The authors demonstrated that the disequilibrium of EFL1-variant allele frequencies in patients' hematopoietic cells resulted from a somatic uniparental disomy (UPD) leading to neutral copy number–loss of heterozygosity (CN-LOH) of all or part of chromosome 15 harboring the EFL1 locus. Functional analysis of EFL1-knockout cell lines reconstituted with the mutated EFL1 forms, and studies in animal models (zebrafish and mice) indicated that one of the EFL1 variants identified in the patients was functionally more deleterious than the other.
Remarkably, the somatic UPD led to replacement of the EFL1 allele carrying the more damaging variant by the less deleterious one, rendering the cells with the somatic UPD homozygous for the less detrimental EFL1 variant. That trait gives them a selective advantage over nonmodified cells and promotes their clonal expansion. When sought in several organs, UPD detection was limited to the blood compartment, suggesting that the somatic CN-LOH occurred only in the patients’ hematopoietic system (see figure).
Second, beyond demonstrating the role of segmental UPD of EFL1 in SDS, this work opens new perspectives. Somatic genetic rescue (SGR; ie, somatic genetic modifications that fully or partially counteract the deleterious effects of germline mutations, thereby providing a selective advantage to the unmodified cells) has been detected in other Mendelian hematopoietic diseases. In these rare cases, SGR has been shown to substantially blunt the patients’ clinical features and even completely cure the disease.7
In this study, the UPD CN-LOH can be considered a partial SGR, resulting in blood compartment mosaicism. Although the frequencies of UPD CN-LOH–positive blood cells were relatively high (85% and 80%), no clinical benefit was evident at the time of evaluation.
Parikh and colleagues8 reported UPD CN-LOH in chromosome 7, around the SBDS gene in hematopoietic cells from a patient with SDS carrying a compound, heterozygous, germline, pathogenic SBDS variant. Their finding is reminiscent of the current report of a CN-LOH replacement of a more damaging allele that acted as a null allele by the hypomorphic SBDS variant.
More recently, somatic genetic events in EIF6 (including interstitial chromosomal deletion, reciprocal translocation, and point mutations), that either sharply lowered eIF6 production or affected its function, have been shown to represent another type of SGR in the hematopoietic cells from patients with SDS (Tan S, Kermasson L, Hilcenko C, et al, manuscript submitted 2021).9
The findings of Lee et al further support the notion that several distinct somatic genetic events can modify the fate of the blood cells of patients with SDS, and likely impact their clinical evolution.

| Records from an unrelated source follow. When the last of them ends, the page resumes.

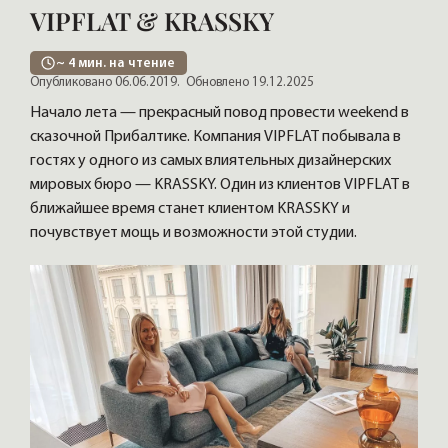
VIPFLAT & KRASSKY
~
4
мин. на чтение
Опубликовано 06.06.2019.
Обновлено 19.12.2025
Начало лета — прекрасный повод провести weekend в
сказочной Прибалтике. Компания VIPFLAT побывала в
гостях у одного из самых влиятельных дизайнерских
мировых бюро — KRASSKY. Один из клиентов VIPFLAT в
ближайшее время станет клиентом KRASSKY и
почувствует мощь и возможности этой студии.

In the future, SGR will probably be detected in other conditions. Thus, one can imagine that cheaper and improved sensitive sequencing methods will enable the systematic search for or longitudinal follow-up of SGR events. This would represent considerable progress of patient-centered medicine by helping adopt the best therapeutic decisions for patients with Mendelian hematopoietic diseases, including SDS.
Conflict-of-interest disclosure: The author declares no competing financial interests.